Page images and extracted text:
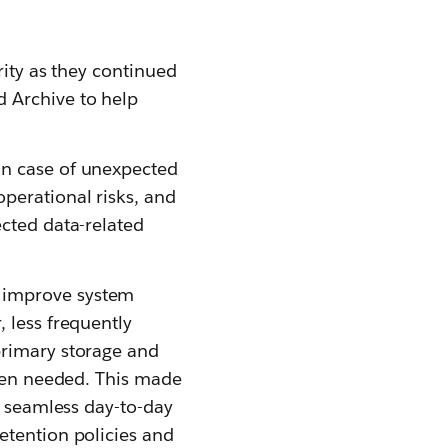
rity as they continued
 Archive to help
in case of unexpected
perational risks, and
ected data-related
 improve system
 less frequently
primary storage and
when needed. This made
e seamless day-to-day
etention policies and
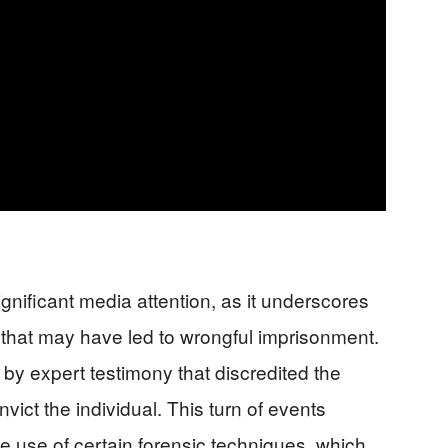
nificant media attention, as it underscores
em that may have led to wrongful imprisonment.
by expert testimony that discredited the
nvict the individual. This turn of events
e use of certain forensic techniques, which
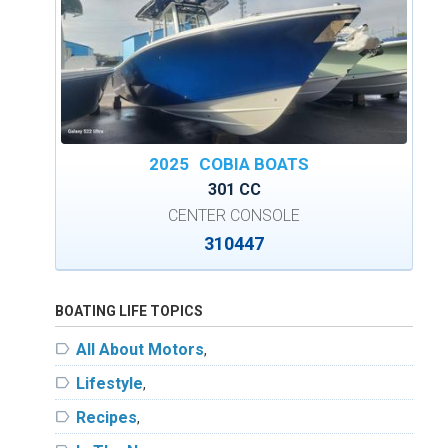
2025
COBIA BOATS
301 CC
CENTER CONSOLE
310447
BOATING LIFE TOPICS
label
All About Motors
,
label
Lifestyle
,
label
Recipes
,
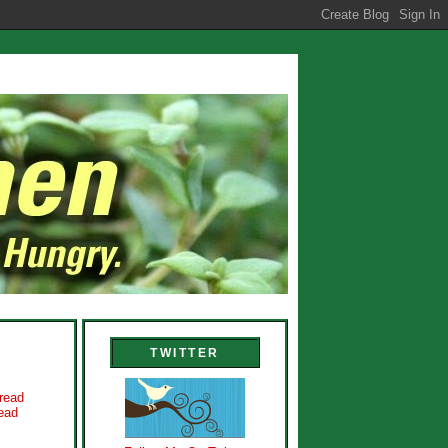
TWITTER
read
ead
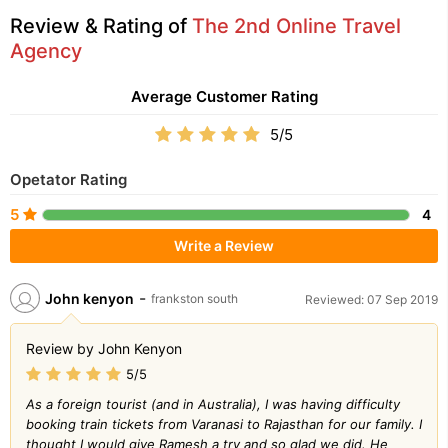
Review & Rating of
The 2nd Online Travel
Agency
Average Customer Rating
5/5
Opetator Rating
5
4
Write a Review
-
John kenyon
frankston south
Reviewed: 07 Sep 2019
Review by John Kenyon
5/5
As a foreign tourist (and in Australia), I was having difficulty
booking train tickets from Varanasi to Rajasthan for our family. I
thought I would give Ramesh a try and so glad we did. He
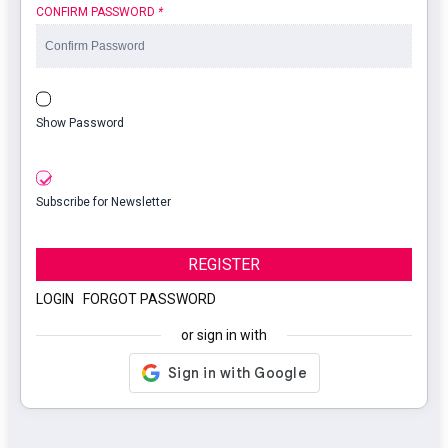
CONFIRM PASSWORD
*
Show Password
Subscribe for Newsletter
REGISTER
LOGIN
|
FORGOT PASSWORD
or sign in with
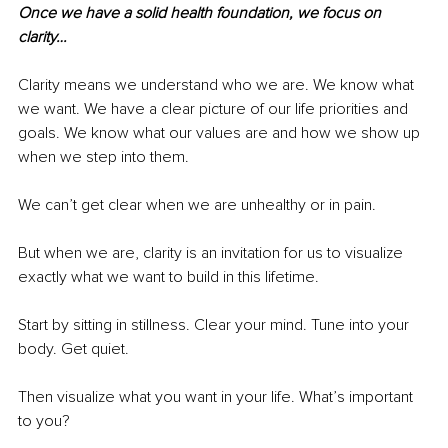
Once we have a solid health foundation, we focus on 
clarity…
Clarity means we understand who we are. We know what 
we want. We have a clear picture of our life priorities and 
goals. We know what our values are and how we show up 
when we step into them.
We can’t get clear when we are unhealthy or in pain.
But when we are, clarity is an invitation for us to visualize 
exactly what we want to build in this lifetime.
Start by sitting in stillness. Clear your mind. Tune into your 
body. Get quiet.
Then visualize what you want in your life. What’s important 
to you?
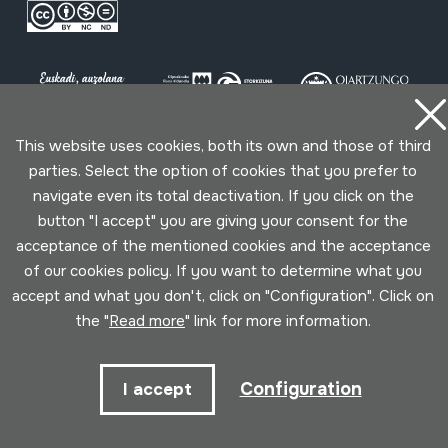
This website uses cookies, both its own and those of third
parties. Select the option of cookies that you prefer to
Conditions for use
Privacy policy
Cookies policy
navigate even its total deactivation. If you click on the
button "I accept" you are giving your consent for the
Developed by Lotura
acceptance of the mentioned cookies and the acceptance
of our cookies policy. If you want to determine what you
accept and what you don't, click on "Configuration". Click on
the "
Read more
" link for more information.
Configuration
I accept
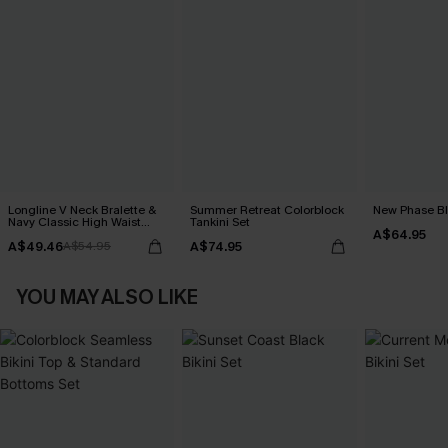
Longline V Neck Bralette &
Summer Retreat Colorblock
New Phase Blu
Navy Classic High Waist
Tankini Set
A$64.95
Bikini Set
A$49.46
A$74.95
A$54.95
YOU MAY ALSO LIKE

§ **What is expected**
Which lines in the listing above contain the string "Configuration", matching case exactly? Copy each such line in full.

§ **Solution to the problem**
accept and what you don't, click on "Configuration". Click on
Configuration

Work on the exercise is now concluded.